On the right and bellow you see Vanessa signing the bath, having finished it (but still missing the resin coating to come later), after months of work in Canterbury.

Where would your mind flow to, if you were to loose your self in a bath of books, pages and words, only you- alone with those words?

Thursday, 5 June 2008

the author...

Vanessa Mancini

Vanessa has just finished her BA in Sculpture and early childhood studies.

Through many existential struggles that we all thread through, becoming who we are, she has grown stronger, and managed through this medium, to express what words cannot, and to incourage people to look further in ways that words cannot be more explicit yet so magnificently vague and interpretable.

No, I do not mean to be doing publicity, the aim is to offer visual inspirations to those who might not have time to look beyond their fast track city trajectories.

In an egoistic search of attempting to express what thoughts some of her works unlock in me and so doing, crystallising my own contemplations, I hope these will be at least appreciated and refreshing.

Tuesday, 3 June 2008

Art for thought



"Feast for the visually illiterate", by Vanessa Mancini

Light bulbs falling from a plate, suspended over fork and knife.

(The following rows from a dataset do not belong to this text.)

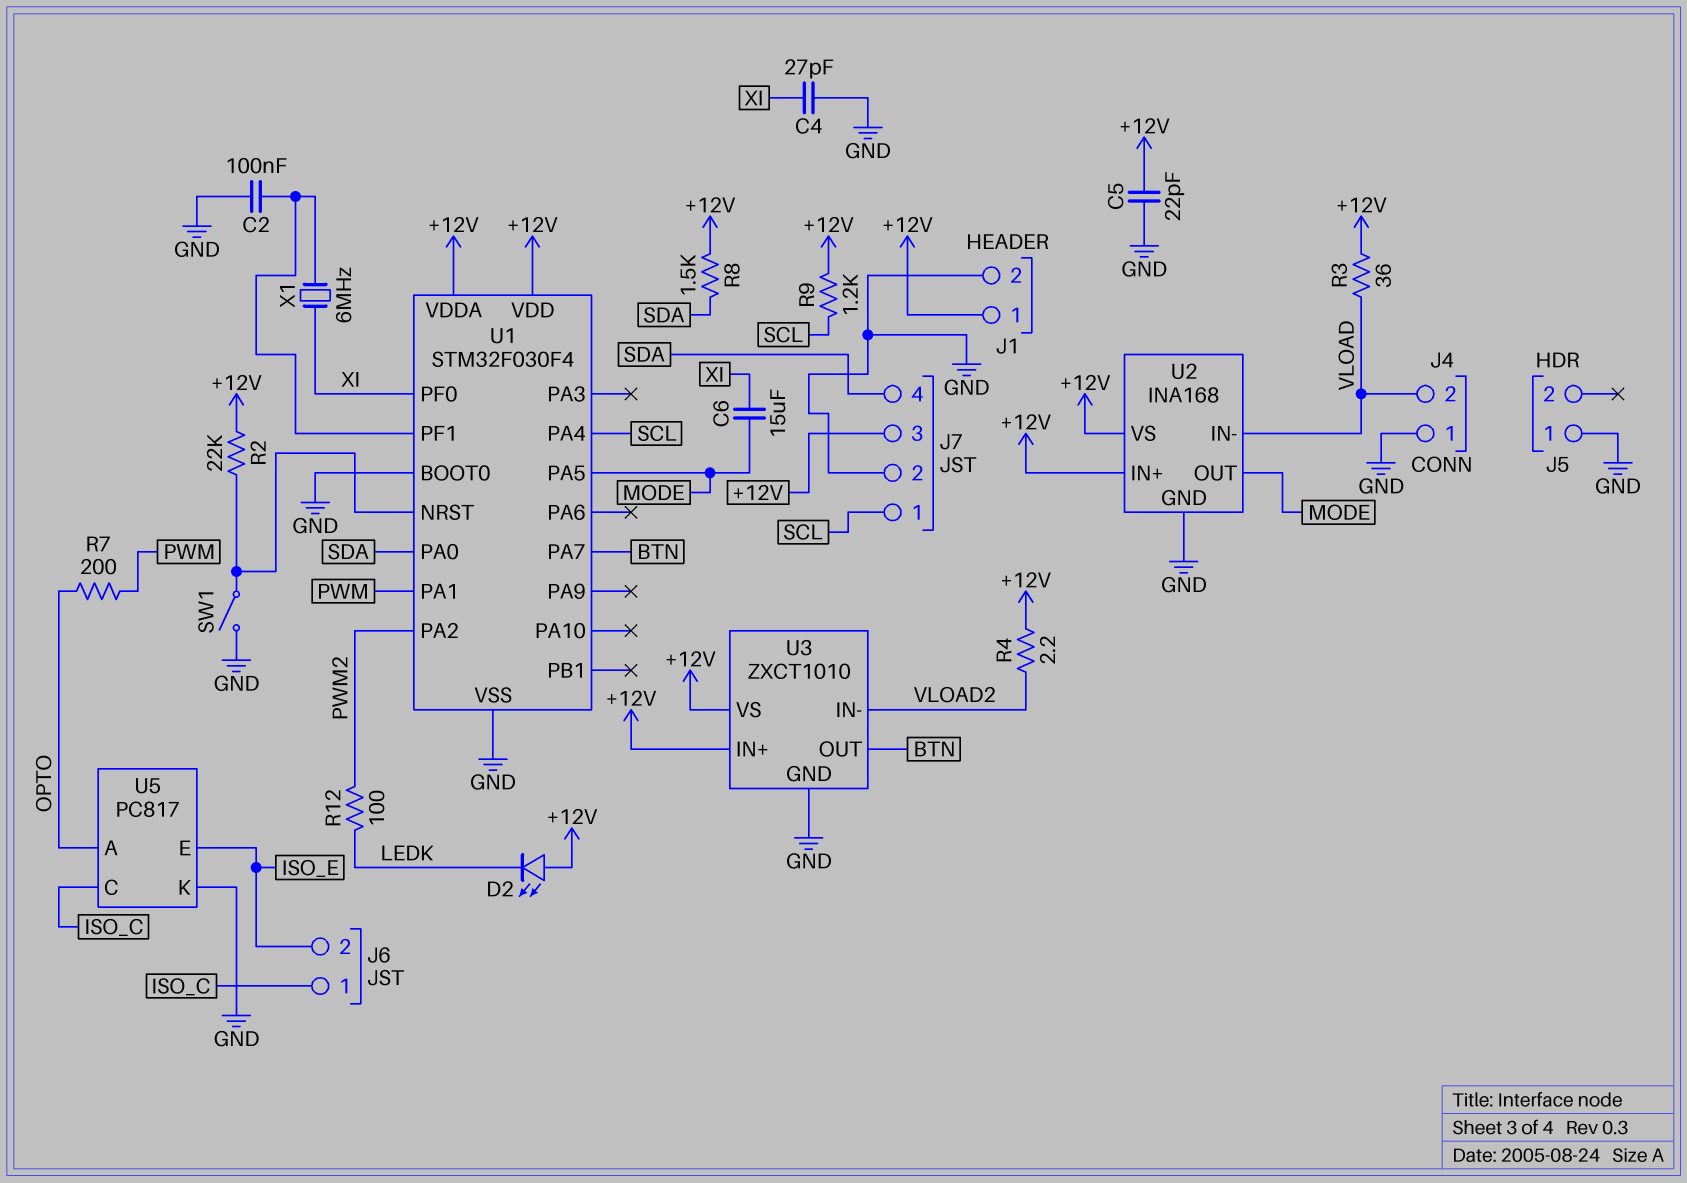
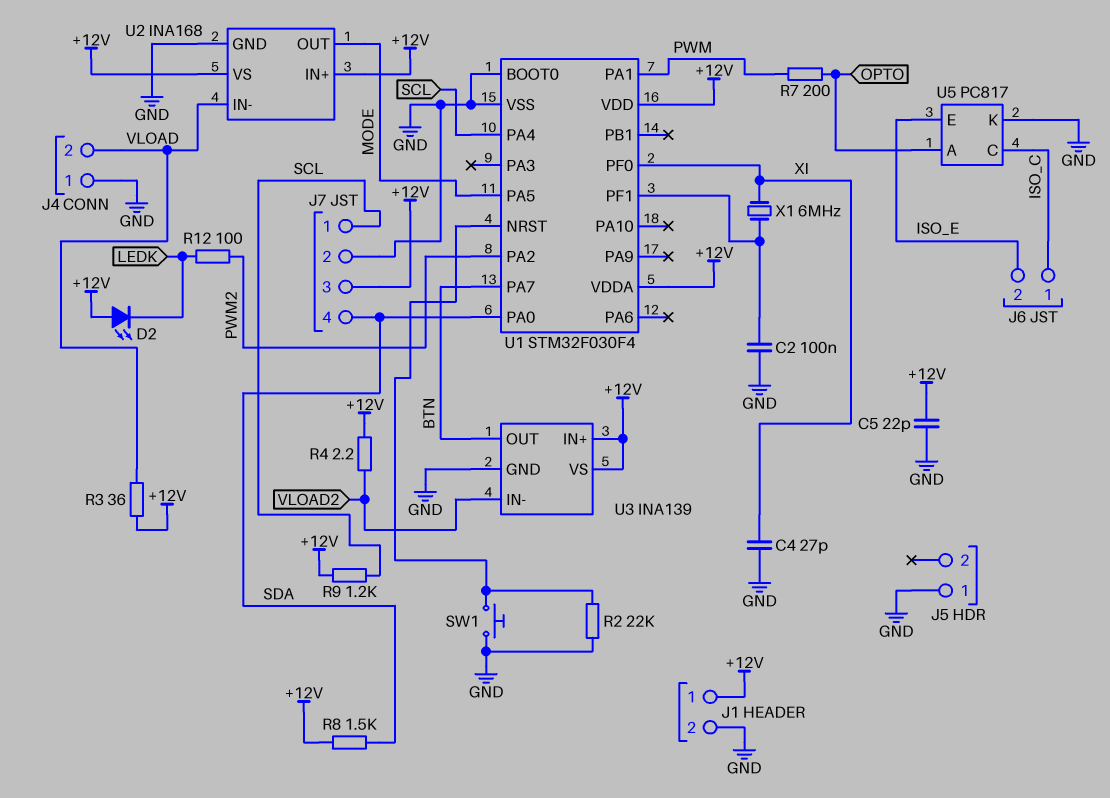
C6: 15uF (MODE, XI) -> none
R2: 22k (+12V, U1/NRST) -> 22k (GND, U1/NRST)
SW1: switch (GND, U1/NRST) -> button (GND, U1/NRST)
U3: ZXCT1010 -> INA139

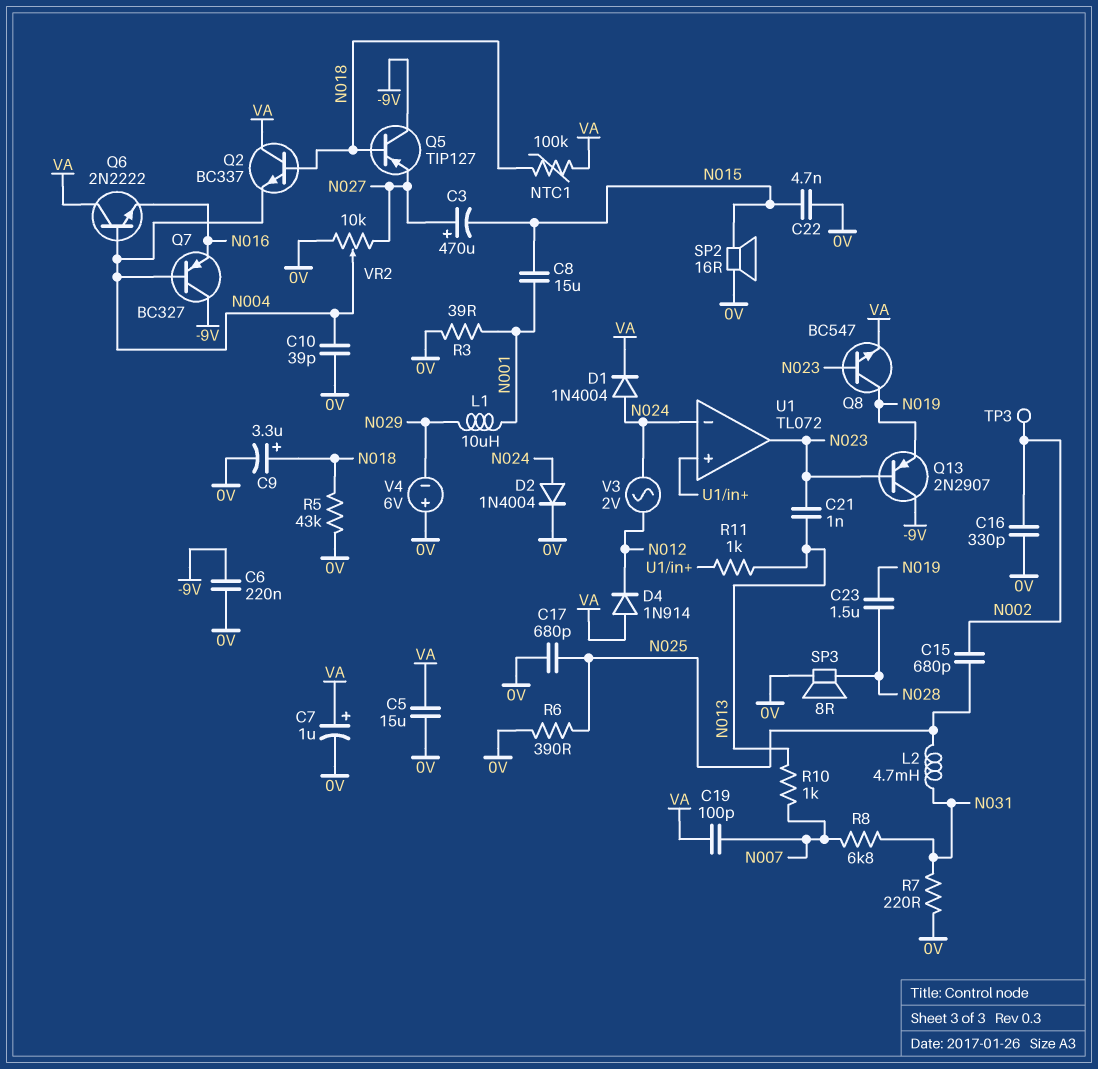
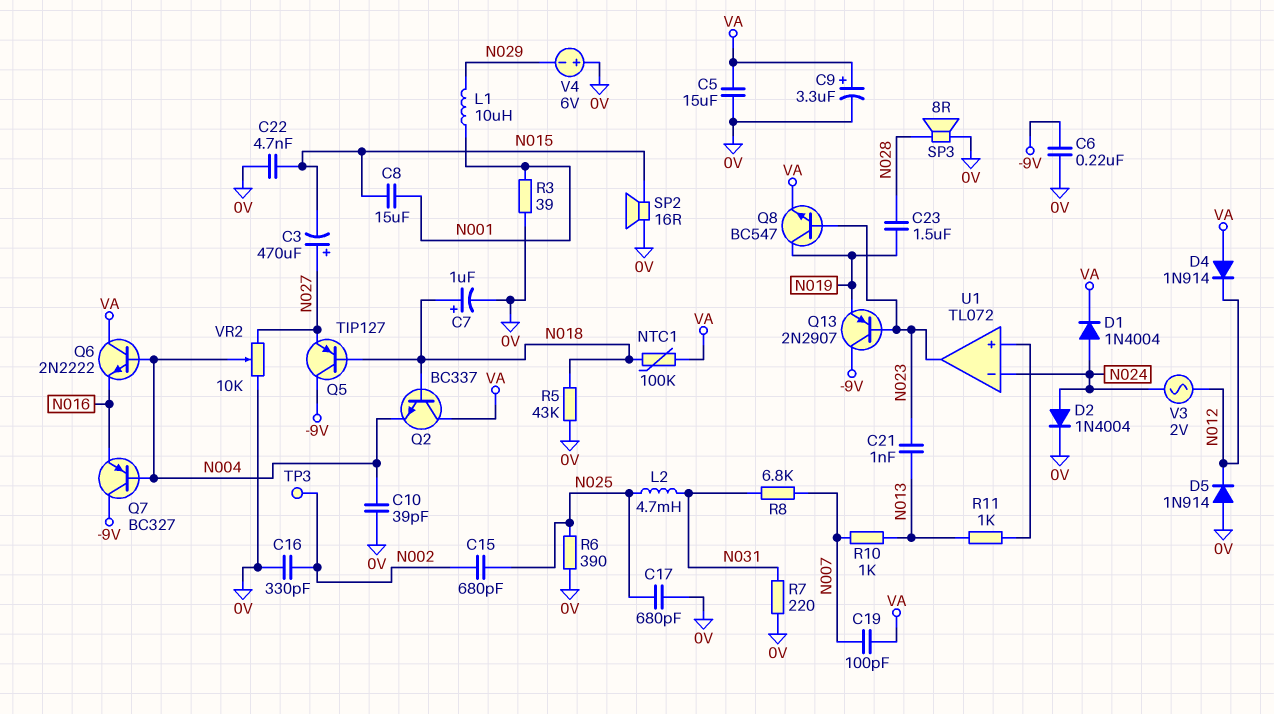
C7: 1uF (plus VA, minus 0V) -> 1uF (plus N018, minus 0V)
C9: 3.3uF (plus N018, minus 0V) -> 3.3uF (plus VA, minus 0V)
D5: none -> diode 1N914 (A 0V, K N012)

Yes, this is the work of my twin sister.

Recently I had abandoned this blog as too many things were happening and sometimes silence says more than words, even on blogs.

Whilst matters worsen in south Africa and in Zimbabwe, Pakistan’s government still is shaky and the nuclear squabble rights continues between, arguably, belligerent oppositions make no progress, this month this space will be dedicated to the works of Vanessa Mancini, who recently inspired me, distracting me from the world in which I usually get lost.

Hopefully these will inspire you too to spend some thought on things you take for granted.

Monday, 2 June 2008

Food for thought


Be good to your self, by Vanessa Mancini, March 08

Chocolate coloured lightbulbs, painted and stuck onto solidified white foam resembling whipped cream, toping an open book.

Is all that you eat good for you? Do you know what it is exactly what you are eating?
Tasty emptiness?

Bellow the sketches for the sculpture.


"Fast food... fast thinking? or food for thought?"